The second point taken by Dr. Pal is that the assessee has not been given a copy of the reasons which induced the Income-tax Officer to issue notices under section 34(1A). It appears that by a letter dated July 13, 1955, the assessee asked the Income-tax Officer to give it an inspection of the records for the purpose of enabling it to comply with the notice under section 34(1A) of the Income-tax Act. But this request of the assessee was not complied with by the Income-tax Officer. In the application under article 226 there is a prayer for a mandamus directing the Income-tax Officer to give inspection of the material in his possession, the reasons recorded by the Income-tax Officer and the order or direction of the Central Board of Revenue expressing its satisfaction upon the reasons given by the Income-tax Officer. Before this court Dr. Pal based his right to get a copy of the reasons of the Income-tax Officer entirely upon section 76 of the Indian Evidence Act. According to that section, "every public officer having the custody of a public docume nt, which any person has a right to inspect, shall give that person on demand a copy of it on payment of the legal fees therefor." There is no averment in the application under article 226 of the Constitution to the effect that the copy asked for is in the custody of the respondents or any of them.
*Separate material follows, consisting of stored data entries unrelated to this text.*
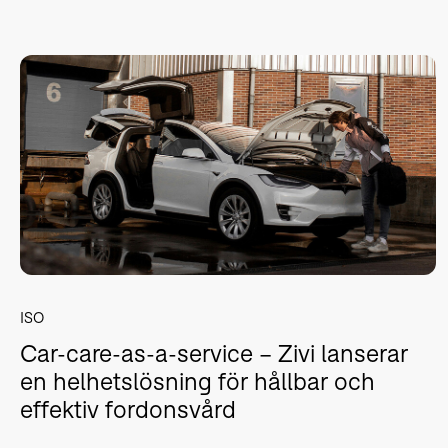
ISO
Car-care-as-a-service – Zivi lanserar
en helhetslösning för hållbar och
effektiv fordonsvård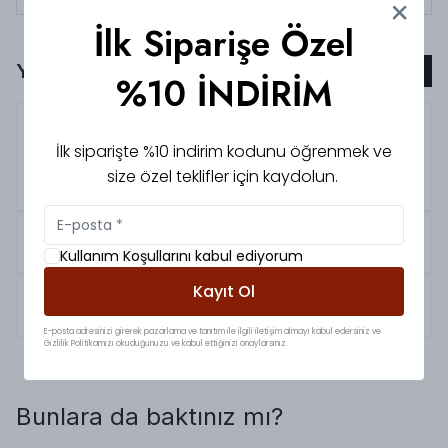
İlk Siparişe Özel
Yorumlar
Yorum Ekle
%10 İNDİRİM
5.0
Nihal
C.
İlk siparişte %10 indirim kodunu öğrenmek ve
Mükemmel
size özel teklifler için kaydolun.
Aşırı güzel her rengide mükemmel bence🌸
5.0
Beyza
Ö.
Kullanım Koşullarını kabul ediyorum
Kayıt Ol
5.0
Nur
Y.
E-posta adresinizi girerek pazarlama ve tanıtım ile ilgili iletişim almayı kabul edersiniz ve
Gizlilik Politikamızı okuduğunuzu ve kabul ettiğinizi onaylarsınız.
Bunlara da baktınız mı?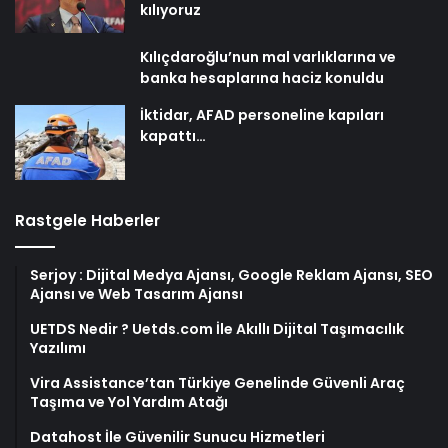
kılıyoruz
Kılıçdaroğlu’nun mal varlıklarına ve
banka hesaplarına haciz konuldu
İktidar, AFAD personeline kapıları
kapattı…
Rastgele Haberler
Serjoy : Dijital Medya Ajansı, Google Reklam Ajansı, SEO
Ajansı ve Web Tasarım Ajansı
UETDS Nedir ? Uetds.com İle Akıllı Dijital Taşımacılık
Yazılımı
Vira Assistance’tan Türkiye Genelinde Güvenli Araç
Taşıma ve Yol Yardım Atağı
Datahost İle Güvenilir Sunucu Hizmetleri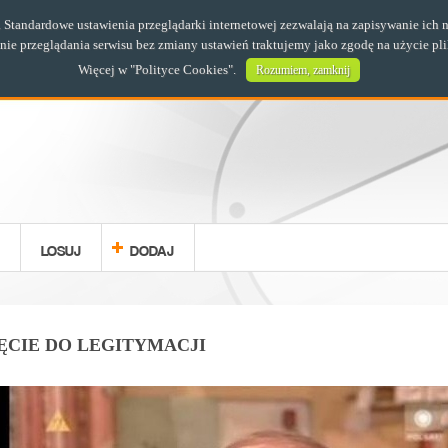
s. Standardowe ustawienia przeglądarki internetowej zezwalają na zapisywanie i
e przeglądania serwisu bez zmiany ustawień traktujemy jako zgodę na użycie pl
Więcej w "
Polityce Cookies
".
Rozumiem, zamknij
LOSUJ
DODAJ
ĘCIE DO LEGITYMACJI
Mr. Meyer has contended before us that the executive head of the Income-tax Department in the State of West Bengal is the Commissioner of Income-tax, West Bengal, who has not been impleaded in the present proceeding. He has also argued that the reasons recorded by the Income-tax Officer under section 34(1A) of the Indian Income-tax Act were presumably forwarded to the Central Board of Revenue and the record of reasons is presumably in the custody of the Central Board of Revenue which has not also been impleaded in the present proceeding. The point was not raised by the appellant in the trial court and, in the circumstances of this case, it is impossible for us to give any relief to the appellant in this respect. In this view of the matter, it is unnecessary for us in the present case to decide the question whether the record of reasons of the Income-tax Officer is a public document within the meaning of section 76 of the Indian Evidence Act or the assessee had a right to inspect the same.